For years droughts have been a regular occurrence for the people of understandably desperate Madagascar, particularly in the south. The World Bank says climate change is exacerbating the area’s problems.
“Now climate change poses potential risks and has already increased average temperatures in the region, combined with erratic rainfall patterns which have compounded the effects of droughts, cyclones and the influence of plagues of locusts.”
The annual rains have failed to arrive in several recent years. In southern Madagascar the rainy season occurs in November and December. Last year it rained for only one day over those months.
“They are on the periphery of famine; these are images I haven’t seen for quite some time across the globe”
As a result the local crops – mainly maize, manioc and beans – failed. Cattle and goats died for lack of water. Farmers have no seeds to plant fresh crops.

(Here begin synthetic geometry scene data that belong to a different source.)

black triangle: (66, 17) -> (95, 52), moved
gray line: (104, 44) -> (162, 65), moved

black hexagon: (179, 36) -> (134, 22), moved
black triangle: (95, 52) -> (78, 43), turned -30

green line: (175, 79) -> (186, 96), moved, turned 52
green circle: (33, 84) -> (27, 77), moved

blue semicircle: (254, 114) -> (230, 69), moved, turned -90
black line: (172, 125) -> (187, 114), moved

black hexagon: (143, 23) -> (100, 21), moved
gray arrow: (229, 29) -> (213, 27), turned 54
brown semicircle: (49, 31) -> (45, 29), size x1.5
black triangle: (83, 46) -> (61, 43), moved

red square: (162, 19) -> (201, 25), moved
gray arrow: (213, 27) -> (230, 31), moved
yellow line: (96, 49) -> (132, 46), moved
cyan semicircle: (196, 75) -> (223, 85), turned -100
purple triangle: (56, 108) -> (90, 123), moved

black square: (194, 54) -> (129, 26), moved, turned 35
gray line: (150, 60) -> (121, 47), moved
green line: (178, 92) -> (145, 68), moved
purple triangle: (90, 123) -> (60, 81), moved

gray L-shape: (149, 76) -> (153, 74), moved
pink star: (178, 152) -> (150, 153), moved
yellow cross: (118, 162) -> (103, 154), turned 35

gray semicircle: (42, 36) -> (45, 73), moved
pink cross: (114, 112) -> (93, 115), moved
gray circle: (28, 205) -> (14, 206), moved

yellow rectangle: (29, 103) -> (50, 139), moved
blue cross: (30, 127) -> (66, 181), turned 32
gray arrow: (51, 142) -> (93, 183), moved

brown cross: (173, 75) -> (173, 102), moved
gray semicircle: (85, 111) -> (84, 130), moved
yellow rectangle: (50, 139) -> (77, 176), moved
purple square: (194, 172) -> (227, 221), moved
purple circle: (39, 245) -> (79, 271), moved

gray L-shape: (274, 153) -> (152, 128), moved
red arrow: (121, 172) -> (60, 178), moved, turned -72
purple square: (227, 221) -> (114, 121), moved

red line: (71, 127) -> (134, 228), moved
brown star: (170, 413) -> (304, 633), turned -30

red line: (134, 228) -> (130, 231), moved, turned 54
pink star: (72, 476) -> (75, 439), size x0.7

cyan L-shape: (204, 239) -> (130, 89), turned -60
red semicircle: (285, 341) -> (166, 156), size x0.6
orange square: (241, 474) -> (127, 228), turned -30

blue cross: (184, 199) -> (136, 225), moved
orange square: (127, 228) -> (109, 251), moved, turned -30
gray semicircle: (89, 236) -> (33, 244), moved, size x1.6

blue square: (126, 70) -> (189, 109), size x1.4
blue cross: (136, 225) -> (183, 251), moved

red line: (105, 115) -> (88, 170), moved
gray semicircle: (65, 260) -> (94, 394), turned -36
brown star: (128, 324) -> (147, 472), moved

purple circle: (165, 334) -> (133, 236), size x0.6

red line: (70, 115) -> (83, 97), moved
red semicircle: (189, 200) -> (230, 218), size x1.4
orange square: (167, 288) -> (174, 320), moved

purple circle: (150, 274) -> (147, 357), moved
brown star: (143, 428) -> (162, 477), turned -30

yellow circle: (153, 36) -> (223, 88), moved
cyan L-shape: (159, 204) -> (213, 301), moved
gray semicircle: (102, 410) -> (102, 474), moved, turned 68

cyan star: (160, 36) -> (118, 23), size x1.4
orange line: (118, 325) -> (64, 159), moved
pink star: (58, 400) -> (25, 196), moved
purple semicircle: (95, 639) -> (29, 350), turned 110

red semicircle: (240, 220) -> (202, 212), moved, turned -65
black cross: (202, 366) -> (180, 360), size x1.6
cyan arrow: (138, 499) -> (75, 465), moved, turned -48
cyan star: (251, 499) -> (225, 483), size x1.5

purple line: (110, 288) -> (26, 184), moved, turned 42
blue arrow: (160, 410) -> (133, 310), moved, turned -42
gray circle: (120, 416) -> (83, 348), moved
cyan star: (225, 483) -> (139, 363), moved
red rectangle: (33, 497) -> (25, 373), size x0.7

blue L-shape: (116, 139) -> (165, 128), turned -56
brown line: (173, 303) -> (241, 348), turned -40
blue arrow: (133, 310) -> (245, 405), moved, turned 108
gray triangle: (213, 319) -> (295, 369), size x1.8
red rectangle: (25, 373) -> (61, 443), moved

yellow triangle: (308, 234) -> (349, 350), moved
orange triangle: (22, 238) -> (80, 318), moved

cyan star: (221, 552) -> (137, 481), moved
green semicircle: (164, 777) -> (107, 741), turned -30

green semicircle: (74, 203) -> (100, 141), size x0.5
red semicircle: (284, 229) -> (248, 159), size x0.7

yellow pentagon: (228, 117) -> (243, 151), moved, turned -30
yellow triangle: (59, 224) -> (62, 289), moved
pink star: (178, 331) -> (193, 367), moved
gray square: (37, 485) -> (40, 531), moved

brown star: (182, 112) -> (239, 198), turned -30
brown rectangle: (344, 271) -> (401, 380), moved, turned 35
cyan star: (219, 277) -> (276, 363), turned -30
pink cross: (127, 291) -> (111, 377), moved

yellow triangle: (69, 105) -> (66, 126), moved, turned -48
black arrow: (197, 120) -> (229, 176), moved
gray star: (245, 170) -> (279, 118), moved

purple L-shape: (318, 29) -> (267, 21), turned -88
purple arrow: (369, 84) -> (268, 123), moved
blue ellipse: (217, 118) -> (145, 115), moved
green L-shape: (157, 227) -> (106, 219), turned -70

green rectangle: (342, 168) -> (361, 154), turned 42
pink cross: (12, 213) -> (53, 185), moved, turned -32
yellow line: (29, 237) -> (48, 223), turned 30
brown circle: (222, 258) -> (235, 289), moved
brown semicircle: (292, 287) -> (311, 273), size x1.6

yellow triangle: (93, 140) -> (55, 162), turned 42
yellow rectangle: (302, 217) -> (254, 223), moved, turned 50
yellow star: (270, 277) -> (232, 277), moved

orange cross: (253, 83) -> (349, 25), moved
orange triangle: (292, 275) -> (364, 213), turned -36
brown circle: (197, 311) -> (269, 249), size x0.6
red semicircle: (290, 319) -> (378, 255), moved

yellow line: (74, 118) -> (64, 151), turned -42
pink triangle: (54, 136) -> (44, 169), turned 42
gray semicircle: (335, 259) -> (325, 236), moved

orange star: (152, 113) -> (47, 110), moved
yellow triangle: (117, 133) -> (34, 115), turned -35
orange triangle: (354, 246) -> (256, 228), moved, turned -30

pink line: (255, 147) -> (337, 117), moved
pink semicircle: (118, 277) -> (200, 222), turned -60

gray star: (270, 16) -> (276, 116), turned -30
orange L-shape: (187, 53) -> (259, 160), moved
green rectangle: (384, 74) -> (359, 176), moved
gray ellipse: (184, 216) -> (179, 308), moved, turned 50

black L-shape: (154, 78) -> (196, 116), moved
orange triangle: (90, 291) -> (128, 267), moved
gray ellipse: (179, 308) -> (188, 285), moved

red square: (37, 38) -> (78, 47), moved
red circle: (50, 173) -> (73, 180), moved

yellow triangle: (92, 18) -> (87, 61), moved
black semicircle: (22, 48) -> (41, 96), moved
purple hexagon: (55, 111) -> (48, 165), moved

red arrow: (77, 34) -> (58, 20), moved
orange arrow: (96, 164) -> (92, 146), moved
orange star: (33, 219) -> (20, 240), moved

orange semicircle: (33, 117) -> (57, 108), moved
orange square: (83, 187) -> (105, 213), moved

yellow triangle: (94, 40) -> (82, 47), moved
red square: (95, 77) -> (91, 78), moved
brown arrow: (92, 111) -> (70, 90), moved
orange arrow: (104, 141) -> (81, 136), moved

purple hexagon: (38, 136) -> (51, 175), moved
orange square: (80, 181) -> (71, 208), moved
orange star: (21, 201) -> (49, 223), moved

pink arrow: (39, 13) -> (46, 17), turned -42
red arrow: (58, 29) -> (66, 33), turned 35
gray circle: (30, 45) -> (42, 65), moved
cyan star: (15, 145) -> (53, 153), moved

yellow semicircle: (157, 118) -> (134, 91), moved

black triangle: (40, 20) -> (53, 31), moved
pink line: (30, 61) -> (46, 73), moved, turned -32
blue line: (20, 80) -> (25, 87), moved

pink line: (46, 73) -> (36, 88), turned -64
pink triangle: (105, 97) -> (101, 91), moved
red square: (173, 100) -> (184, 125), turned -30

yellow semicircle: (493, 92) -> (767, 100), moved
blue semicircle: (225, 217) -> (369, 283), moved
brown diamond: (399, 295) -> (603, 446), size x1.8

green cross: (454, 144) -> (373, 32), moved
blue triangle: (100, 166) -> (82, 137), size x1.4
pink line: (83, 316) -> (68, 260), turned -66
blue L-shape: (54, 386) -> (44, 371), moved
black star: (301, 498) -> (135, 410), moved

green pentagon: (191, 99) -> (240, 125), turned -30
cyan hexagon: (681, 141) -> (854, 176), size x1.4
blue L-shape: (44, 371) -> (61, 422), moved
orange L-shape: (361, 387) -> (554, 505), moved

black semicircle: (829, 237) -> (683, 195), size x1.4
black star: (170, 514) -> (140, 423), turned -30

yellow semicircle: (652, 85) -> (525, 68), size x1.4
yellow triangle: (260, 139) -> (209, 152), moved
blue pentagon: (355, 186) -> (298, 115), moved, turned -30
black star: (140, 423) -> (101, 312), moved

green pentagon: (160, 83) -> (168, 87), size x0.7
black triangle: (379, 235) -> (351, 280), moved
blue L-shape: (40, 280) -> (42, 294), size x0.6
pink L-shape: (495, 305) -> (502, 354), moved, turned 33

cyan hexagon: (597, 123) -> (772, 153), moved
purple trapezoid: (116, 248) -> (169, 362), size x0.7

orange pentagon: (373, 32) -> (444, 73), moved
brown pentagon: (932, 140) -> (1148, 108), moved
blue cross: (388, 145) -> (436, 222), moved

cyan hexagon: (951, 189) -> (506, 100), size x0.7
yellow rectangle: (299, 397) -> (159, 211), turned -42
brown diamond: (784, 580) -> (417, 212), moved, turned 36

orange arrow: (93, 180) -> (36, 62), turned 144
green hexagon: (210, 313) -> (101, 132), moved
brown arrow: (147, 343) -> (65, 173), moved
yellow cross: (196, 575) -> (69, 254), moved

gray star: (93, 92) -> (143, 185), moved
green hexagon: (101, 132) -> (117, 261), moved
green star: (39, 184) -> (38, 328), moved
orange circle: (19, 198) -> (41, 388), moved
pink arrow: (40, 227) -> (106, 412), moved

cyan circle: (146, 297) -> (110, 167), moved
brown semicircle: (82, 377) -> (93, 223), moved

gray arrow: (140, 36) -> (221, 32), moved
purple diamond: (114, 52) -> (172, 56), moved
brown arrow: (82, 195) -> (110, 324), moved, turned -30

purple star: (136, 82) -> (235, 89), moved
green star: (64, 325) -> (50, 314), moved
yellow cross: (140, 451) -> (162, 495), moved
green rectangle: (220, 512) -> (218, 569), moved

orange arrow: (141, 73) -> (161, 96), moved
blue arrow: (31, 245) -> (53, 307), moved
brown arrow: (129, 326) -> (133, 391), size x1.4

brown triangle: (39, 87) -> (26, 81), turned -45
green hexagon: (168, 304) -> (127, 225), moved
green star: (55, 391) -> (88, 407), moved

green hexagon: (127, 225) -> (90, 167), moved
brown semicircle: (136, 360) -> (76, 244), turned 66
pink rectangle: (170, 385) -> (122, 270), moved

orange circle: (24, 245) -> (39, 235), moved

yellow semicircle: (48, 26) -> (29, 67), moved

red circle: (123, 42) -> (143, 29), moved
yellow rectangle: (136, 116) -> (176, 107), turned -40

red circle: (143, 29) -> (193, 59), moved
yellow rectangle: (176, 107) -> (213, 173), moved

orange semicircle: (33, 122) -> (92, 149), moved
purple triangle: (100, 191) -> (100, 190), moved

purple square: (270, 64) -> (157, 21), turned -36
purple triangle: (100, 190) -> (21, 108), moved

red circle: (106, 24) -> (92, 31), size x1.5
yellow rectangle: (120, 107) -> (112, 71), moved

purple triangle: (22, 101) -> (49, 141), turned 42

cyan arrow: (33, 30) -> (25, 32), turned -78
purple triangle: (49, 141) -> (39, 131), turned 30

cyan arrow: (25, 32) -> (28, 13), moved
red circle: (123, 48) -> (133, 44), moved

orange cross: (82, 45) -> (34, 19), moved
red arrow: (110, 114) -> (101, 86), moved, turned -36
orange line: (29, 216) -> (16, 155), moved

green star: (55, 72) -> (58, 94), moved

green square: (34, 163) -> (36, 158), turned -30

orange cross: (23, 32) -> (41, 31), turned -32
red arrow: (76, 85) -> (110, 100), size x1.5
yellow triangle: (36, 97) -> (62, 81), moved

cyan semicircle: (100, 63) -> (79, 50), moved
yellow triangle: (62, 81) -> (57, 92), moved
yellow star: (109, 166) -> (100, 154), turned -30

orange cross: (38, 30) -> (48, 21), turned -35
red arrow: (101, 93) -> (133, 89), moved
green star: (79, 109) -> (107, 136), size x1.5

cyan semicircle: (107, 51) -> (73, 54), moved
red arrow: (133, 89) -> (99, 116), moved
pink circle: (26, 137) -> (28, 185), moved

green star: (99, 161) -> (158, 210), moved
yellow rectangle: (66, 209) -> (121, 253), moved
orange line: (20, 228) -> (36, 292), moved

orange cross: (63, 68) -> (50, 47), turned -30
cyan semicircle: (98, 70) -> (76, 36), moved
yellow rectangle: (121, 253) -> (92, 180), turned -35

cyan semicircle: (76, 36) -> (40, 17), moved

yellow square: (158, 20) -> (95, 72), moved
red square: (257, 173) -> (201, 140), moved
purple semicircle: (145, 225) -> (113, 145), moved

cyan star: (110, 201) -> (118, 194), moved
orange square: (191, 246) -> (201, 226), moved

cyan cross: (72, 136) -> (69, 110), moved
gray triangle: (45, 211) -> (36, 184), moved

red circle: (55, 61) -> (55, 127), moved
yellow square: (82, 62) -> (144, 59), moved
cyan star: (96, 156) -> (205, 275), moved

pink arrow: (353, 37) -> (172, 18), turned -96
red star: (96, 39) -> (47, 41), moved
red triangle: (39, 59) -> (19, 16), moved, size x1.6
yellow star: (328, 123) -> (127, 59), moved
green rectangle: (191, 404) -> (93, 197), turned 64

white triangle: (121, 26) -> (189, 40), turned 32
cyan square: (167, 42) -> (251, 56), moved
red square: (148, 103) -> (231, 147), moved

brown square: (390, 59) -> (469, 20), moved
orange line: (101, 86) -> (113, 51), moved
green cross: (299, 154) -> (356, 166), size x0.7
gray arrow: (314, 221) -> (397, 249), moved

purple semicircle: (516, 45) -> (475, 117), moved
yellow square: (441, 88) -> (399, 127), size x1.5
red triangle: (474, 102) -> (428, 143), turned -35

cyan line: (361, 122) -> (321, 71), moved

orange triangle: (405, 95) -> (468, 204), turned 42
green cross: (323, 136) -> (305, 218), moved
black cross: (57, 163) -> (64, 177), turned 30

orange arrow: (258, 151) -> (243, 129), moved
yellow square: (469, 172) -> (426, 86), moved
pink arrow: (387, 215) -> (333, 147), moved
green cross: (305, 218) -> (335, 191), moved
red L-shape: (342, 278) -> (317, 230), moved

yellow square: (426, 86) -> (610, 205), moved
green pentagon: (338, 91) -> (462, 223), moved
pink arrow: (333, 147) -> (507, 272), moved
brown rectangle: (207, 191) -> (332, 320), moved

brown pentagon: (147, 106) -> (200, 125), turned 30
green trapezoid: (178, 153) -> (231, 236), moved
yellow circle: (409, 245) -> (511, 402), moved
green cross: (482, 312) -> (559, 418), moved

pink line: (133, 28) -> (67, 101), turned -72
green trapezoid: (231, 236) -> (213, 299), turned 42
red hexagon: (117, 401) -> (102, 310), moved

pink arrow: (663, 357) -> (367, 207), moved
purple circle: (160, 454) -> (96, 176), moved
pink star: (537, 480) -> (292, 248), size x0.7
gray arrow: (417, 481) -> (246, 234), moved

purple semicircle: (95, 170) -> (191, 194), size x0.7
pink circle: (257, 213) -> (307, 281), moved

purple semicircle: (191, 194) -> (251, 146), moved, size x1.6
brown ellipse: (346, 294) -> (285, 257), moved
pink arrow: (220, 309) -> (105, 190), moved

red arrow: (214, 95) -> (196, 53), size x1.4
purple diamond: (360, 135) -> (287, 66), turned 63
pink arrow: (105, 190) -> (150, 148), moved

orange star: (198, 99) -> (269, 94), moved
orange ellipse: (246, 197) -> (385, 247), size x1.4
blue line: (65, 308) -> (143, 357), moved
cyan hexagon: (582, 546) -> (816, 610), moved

WFP and other aid organisations estimate that more than 1.3 million people are in danger of running out of food. Many living in the south migrate around the country at various times of the year in search of work. The Covid pandemic has shut down this valuable source of cash. The drought, combined with Covid, has meant most services have halted.
“Children have abandoned schools”, says the WFP. “75% of children in this area are either begging or foraging for food.”
Apart from the drought, rising temperatures and locusts, farmers in southern Madagascar have had to cope with another climate phenomenon – an increase in both the number and ferocity of dust storms, locally called tiomena.
The next pandemic
These storms have blown in regularly over the last few months, covering farmlands with a thick layer of dust. Aid agencies, starved of cash, have struggled to cope, though some progress has been made.
UNICEF, the UN Children’s Fund, together with Madagascar’s central government, opened a new 180 km water pipeline to the south in 2019. Women do most of the water fetching and carrying duties in Madagascar, often having to go more than 15 km for supplies.
The new pipeline has brought relief to some, but many thousands of households in the area are still without readily accessible water supplies.
Drought is a growing problem worldwide as the climate undergoes often dramatic change. In a recent report the UN likened drought to the Covid pandemic. “Drought is on the verge of becoming the next pandemic and there is no vaccine to cure it”, it said.